Do zrobienia:
**1)** Proszę streścić w dwóch zdaniach tekst o kandydacie na polskiego komisarza.
**2)** Kontynuuj tekst o kandydacie na polskiego komisarza, zaczynając po jego ostatnim zdaniu.
┌─ Fragment tekstu
Pan komisarz.
“Przedstawiona została rekomendacja przez ministra Adama Szłapkę odpowiedzialnego za sprawy europejskie na polskiego członka Komisji Europejskiej. Została ona jednomyślnie i entuzjastycznie przyjęta przez cały rząd. Jest to kandydatura pana Piotra Serafina”. Tymi słowy premier Donald Tusk w miniony wtorek zamknął spekulacje co do kandydata na polskiego komisarza w nowej Komisji Europejskiej. Dobry wybór?
Trochę historii.
Był grudzień 2002 roku. Delegacja rządu z premierem Leszkiem Millerem na czele udała się do Kopenhagi na szczyt Rady Europejskiej, który miał być uroczystym spotkaniem szefów państw i rządów wieńczącym lata negocjacji akcesyjnych 10 państw, które postanowiły przystąpić do Wspólnoty. Na miejscu okazało się, że polski premier nie chce tylko wystąpić ze wszystkimi na „family photo” i udać się na uroczysty obiad do królowej Danii Małgorzaty, ale dalej prowadzić negocjacje. Konsternacja, zdenerwowanie, a nawet niechęć – takie emocje odczuwało się przez wiele godzin w wielkim ośrodku konferencyjnym Bella Center. Pamiętam to dobrze, bo byłem tam jednym z dziennikarzy obserwujących historyczny szczyt.
Nie wchodząc w szczegóły jednym z ważniejszych elementów tamtych negocjacji było zapewnienie, że Polska już na samym wejściu do Unii nie będzie płatnikiem netto, czyli, że składka będzie niższa niż wpływy z unijnego budżetu. Premier Leszek Miller w rozmowie ze mną w lipcu 2012 roku wspominał to tak: „Pojawiła się propozycja, jak spowodować, byśmy nie zwiększając kwoty ogólnej, a jedynie dokonując pewnej zmiany w przepływach przyznanych pieniędzy, mieli jednak wyższe wpływy niż wynosiła wysokość składki. Dokładnie Duńczyk (premier Danii Anders Vogh Rasmussen – M.Z.) zaproponował, że przesunie się 10 procent środków z funduszy strukturalnych do „kompensaty budżetowej”. Powiedziałem, że nie wiem czy 10 procent wystarczy, a może potrzeba 13 lub 14 więc musimy to dokładnie policzyć”.
└─
┌─ Dostarczone dane
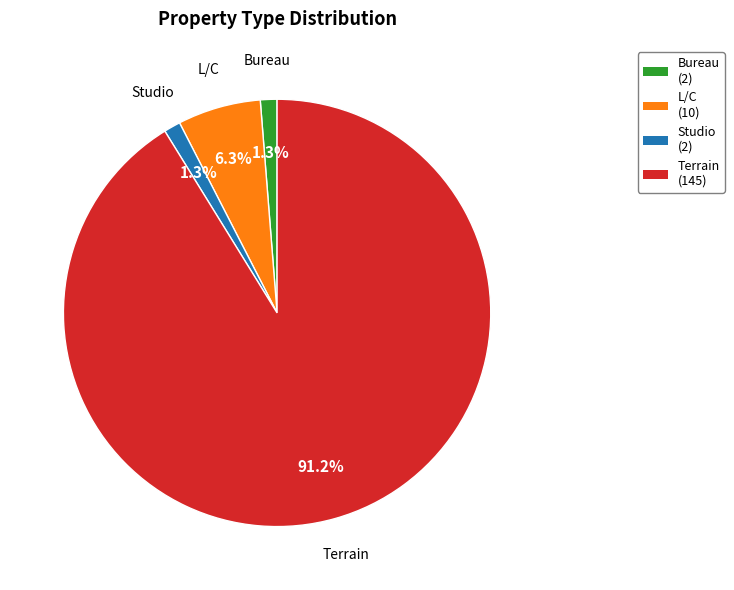

To the nearest percent, what is the combined percentage of Studio and L/C?

8%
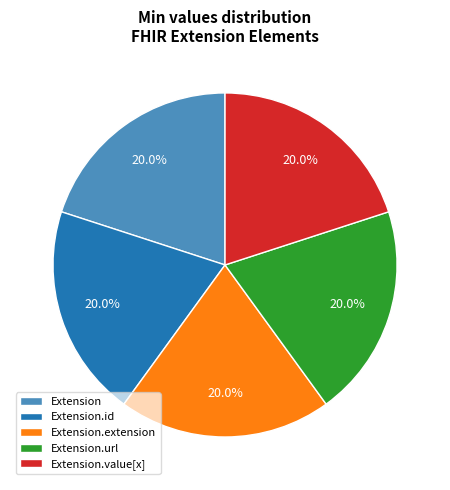

Does Extension.extension represent more than half of the total?

No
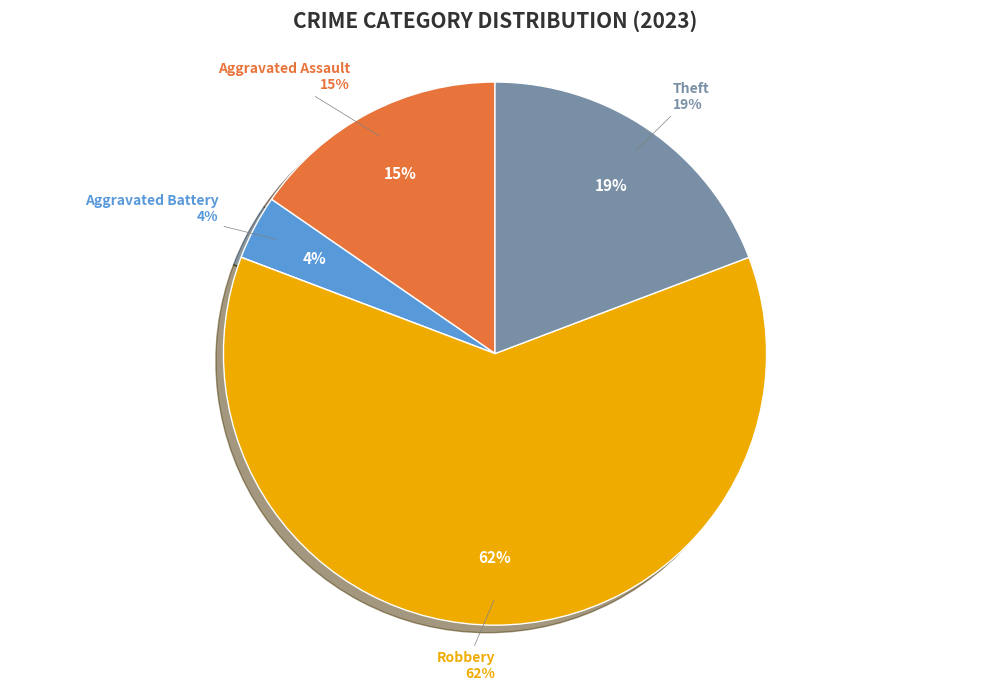

Which has a higher value, Aggravated Assault or Theft?

Theft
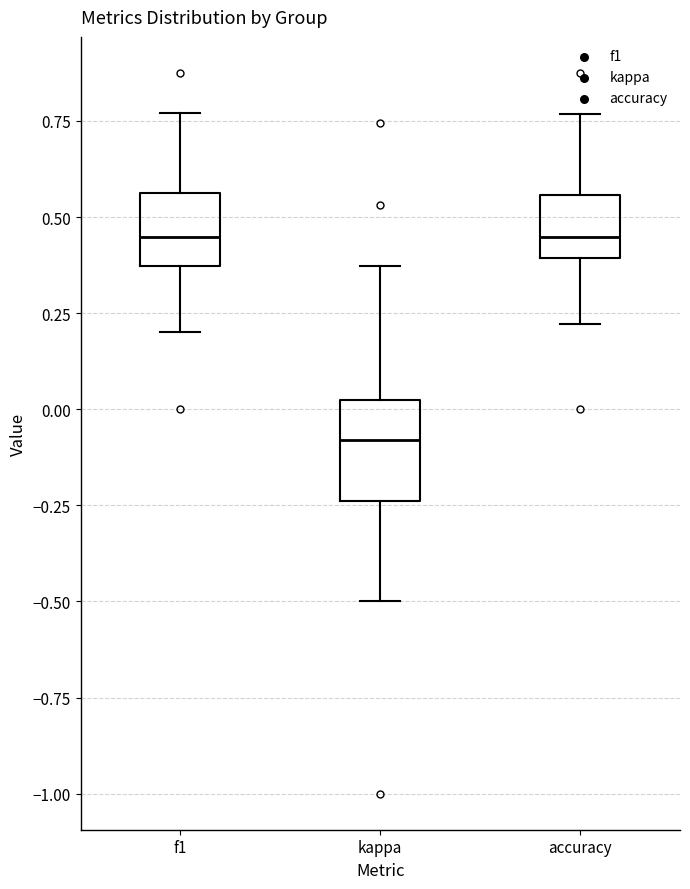

Reading left to right, transcribe this box plot: for each box, give where its median line is, the range the box spans, and where its two whiskers end, as read against the y-axis. The values are not printed on the chart, so give them approximately, as read against the axis.

f1: median 0.45, box 0.35 to 0.55, whiskers 0.20 to 0.75
kappa: median -0.10, box -0.25 to 0.00, whiskers -0.50 to 0.35
accuracy: median 0.45, box 0.40 to 0.55, whiskers 0.20 to 0.75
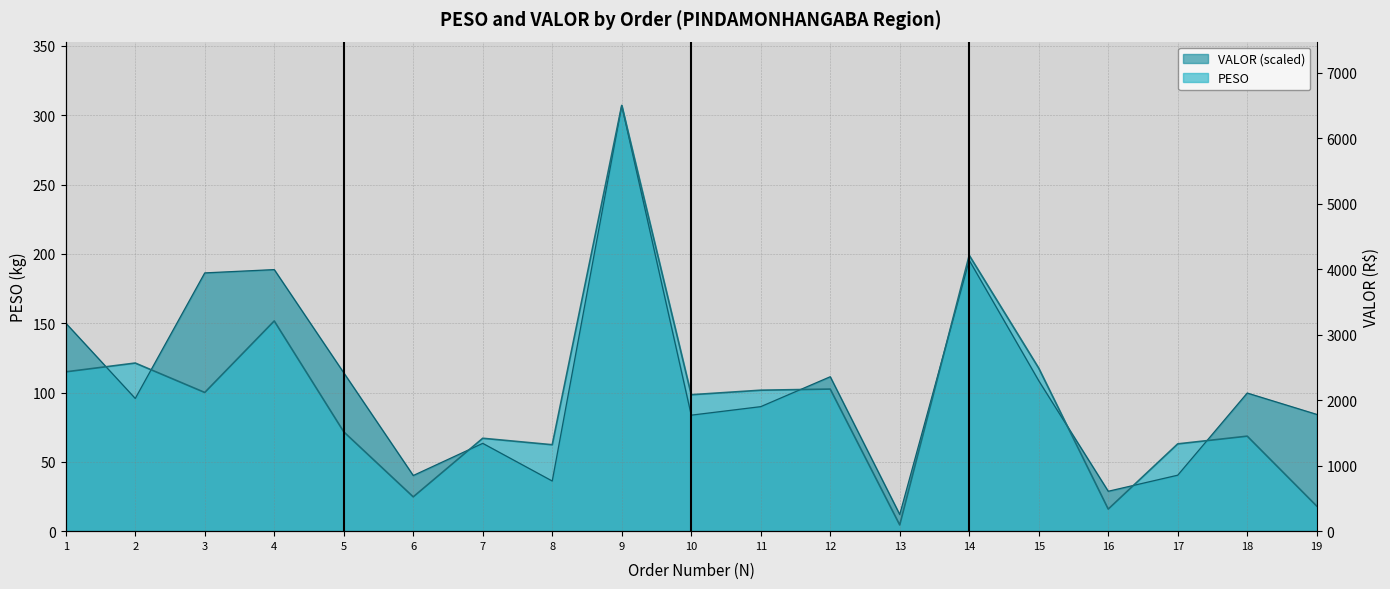

How many lines are shown in the chart?

2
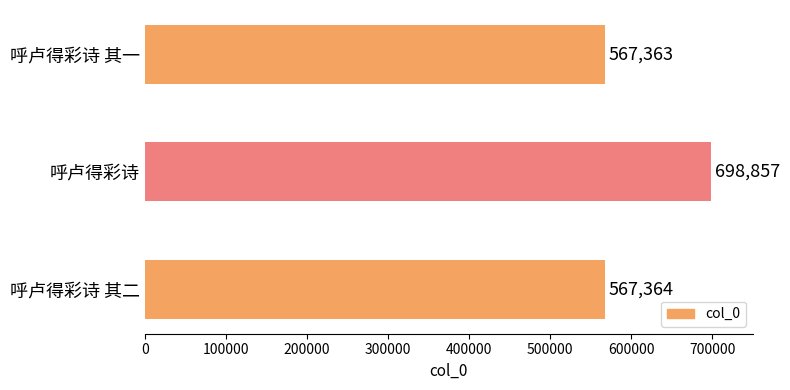

Approximately how many times larger is the value at 呼卢得彩诗 其二 compared to 呼卢得彩诗?

0.8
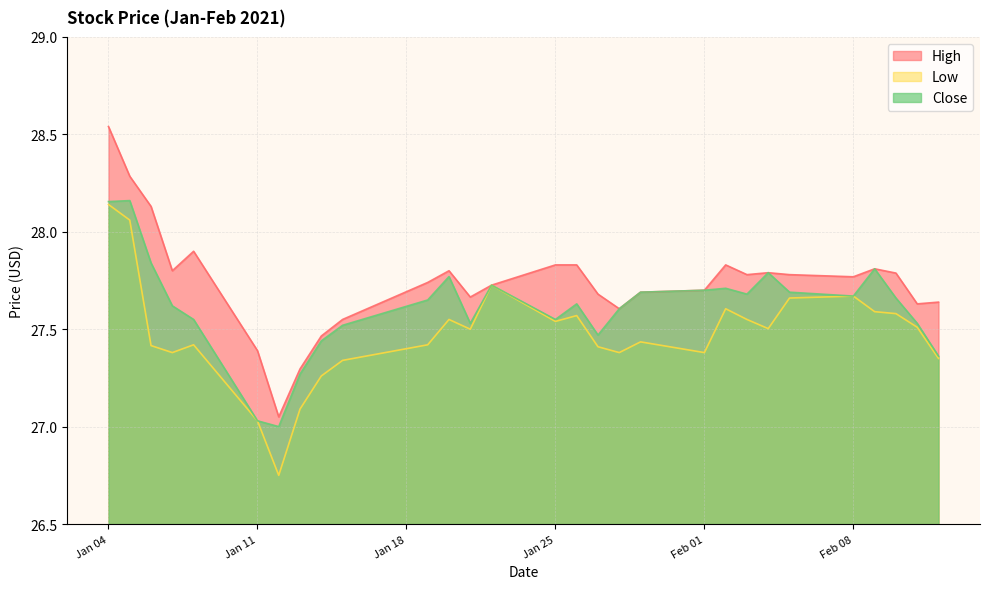

What is the spread (max minus min) of values at 2021-01-14?

0.2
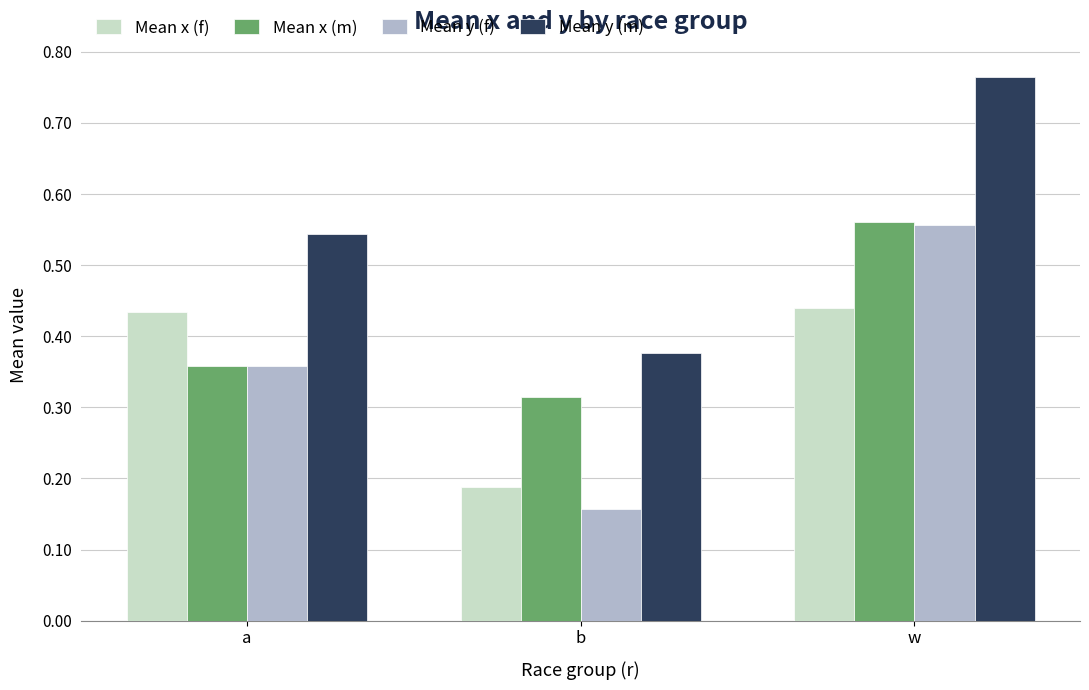

Between b and w, which series saw the biggest shift?

Mean y (f)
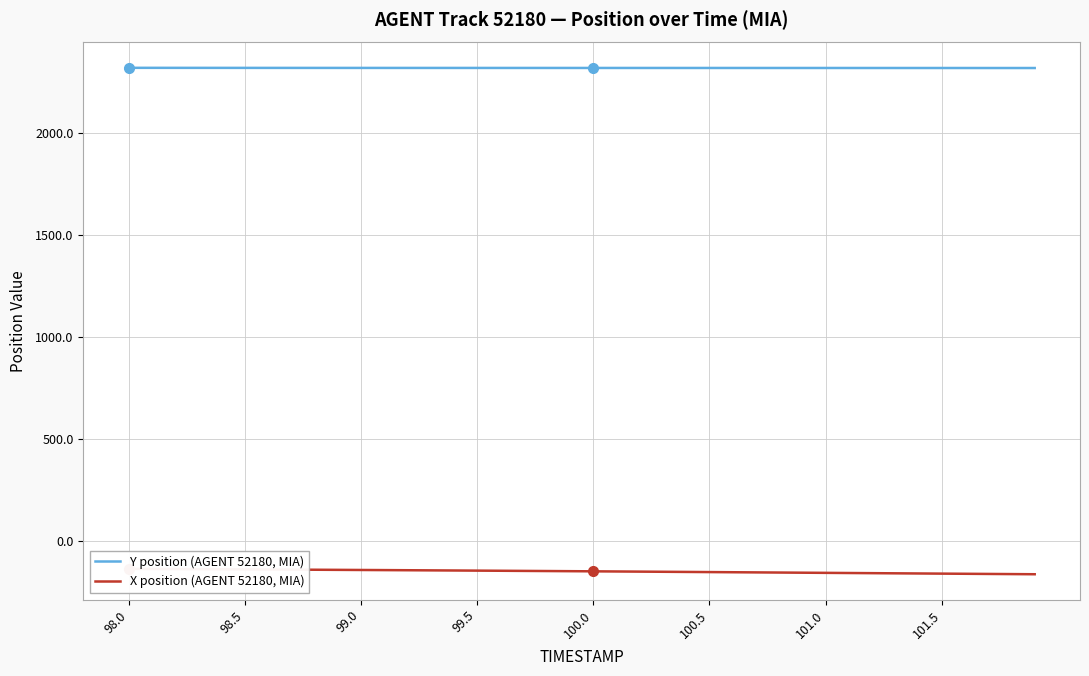

True or false: Y position (AGENT 52180, MIA) has more than 2 interior local peaks.

False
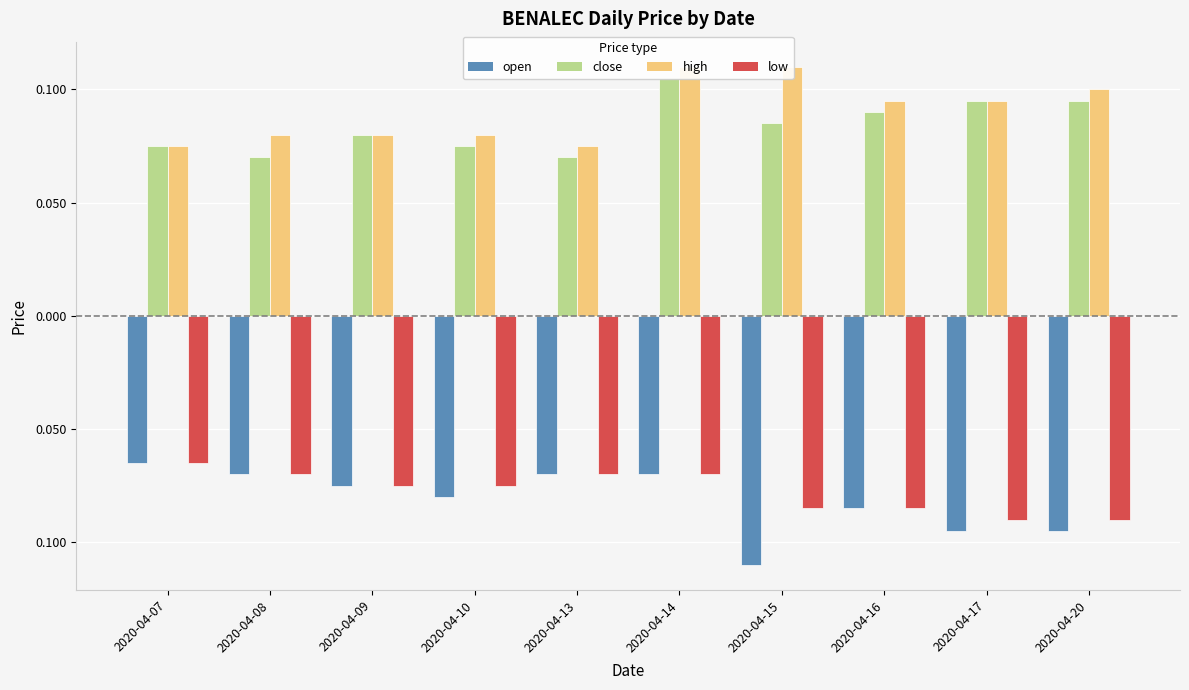

Is the value of high at 2020-04-17 greater than the value of close at 2020-04-07?

Yes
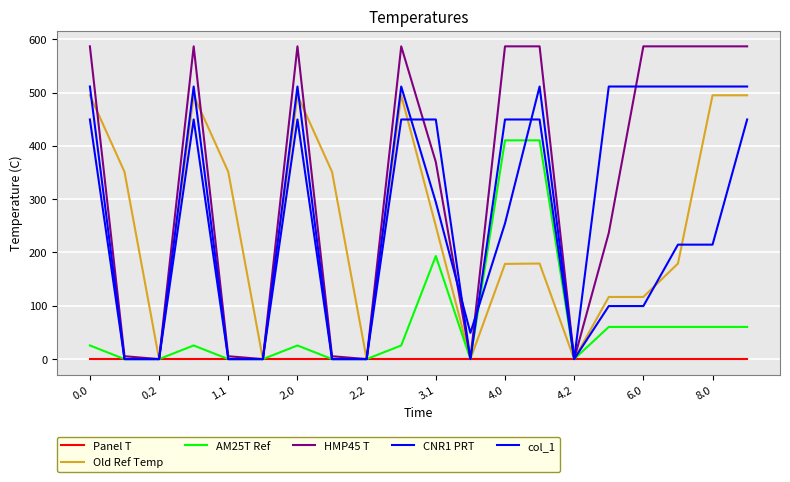

Does the chart have visible grid lines?

Yes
└─
Wyniki zadań:
**1)** Premier Donald Tusk ogłosił, że rząd jednomyślnie i entuzjastycznie przyjął rekomendowaną przez ministra Adama Szłapkę kandydaturę Piotra Serafina na polskiego członka Komisji Europejskiej. Tekst przypomina też szczyt Rady Europejskiej w Kopenhadze w grudniu 2002 roku, na którym premier Leszek Miller zamiast udziału w samych uroczystościach prowadził dalsze negocjacje, m.in. o tym, by Polska od wejścia do Unii nie była płatnikiem netto.

**2)**
W naszej delegacji był młody, 28-letni urzędnik z Urzędu Komitetu Integracji Europejskiej Piotr Serafin. Przywiózł ze sobą swojego laptopa i drukarkę, co zresztą wywoływało zaciekawienie, ale i śmiech. Co to, Duńczycy nie będą mieli w Bella Center komputerów? Ale ten młody człowiek wolał mieć swój sprzęt, w którym zainstalował sobie tylko znane arkusze kalkulacyjne, na których w oka mgnieniu dokonywał skomplikowanych obliczeń i wydawał werdykt. To wystarczy, to nam się opłaca, a to nie. To o nim myślał Leszek Miller, gdy mówił, że zanim zgodzi się na 10 procent „musimy to dokładnie policzyć”. Oczywiście ostateczne decyzje podejmował premier, ale bez tych danych nie miałby podstaw do przedstawienia naszego stanowiska prowadzącemu negocjacje premierowi Rasmussenowi.
Prywatny laptop Piotra Serafina okazał się raz jeszcze bezcenny w tym historycznym momencie. Już po szczycie, gdy nasz główny negocjator Jan Truszczyński sprawdzał oficjalny protokół zorientował się, że zapisano w nim niektóre dane sprzed negocjacji Millera z Rasmussenem. Zaprotestował i poprosił, by sięgnięto do kartki, jaką polski premier położył na stole podczas rozmów z duńskim premierem. Na marginesie była to kartka napisana na laptopie i wydrukowana na drukarce Piotra Serafina, z której niektórzy sobie dworowali. Okazało się, że Duńczycy kartkę zgubili. Jan Truszczyński zadzwonił do Piotra Serafina, czy ma jeszcze w komputerze ten dokument. Okazało się, że miał i można było cenną kartkę ponownie przekazać urzędnikom duńskiej prezydencji….
W tej historii sprzed 22 lat jest jeszcze coś, czym chciałbym się z Państwem podzielić. Po zakończonym szczycie w Kopenhadze cała delegacja z grupą dziennikarzy wyruszyła do Warszawy. Wylądowaliśmy późną nocą na lotnisku w Warszawie. I tu już oddaję głos Piotrowi Serafinowi, który tak mi opowiadał o tym w maju 2012 roku, gdy pracowałem nad książką „Przepustka do Europy”: „Wylądowaliśmy w Warszawie w nocy. Wszyscy ministrowie konstytucyjni musieli znaleźć się błyskawicznie w kancelarii premiera, gdyż zwołano posiedzenie rządu. Wsiedli do podstawionych samochodów i odjechali. Urzędnicy, członkowie delegacji z drugiego szeregu zostali na ośnieżonym pasie startowym. Ja z tą swoją „historyczną” drukarką i laptopem, w śniegu, z dwoma kolegami szedłem do bramy 36 pułku przy Żwirki i Wigury”.
Mijały lata.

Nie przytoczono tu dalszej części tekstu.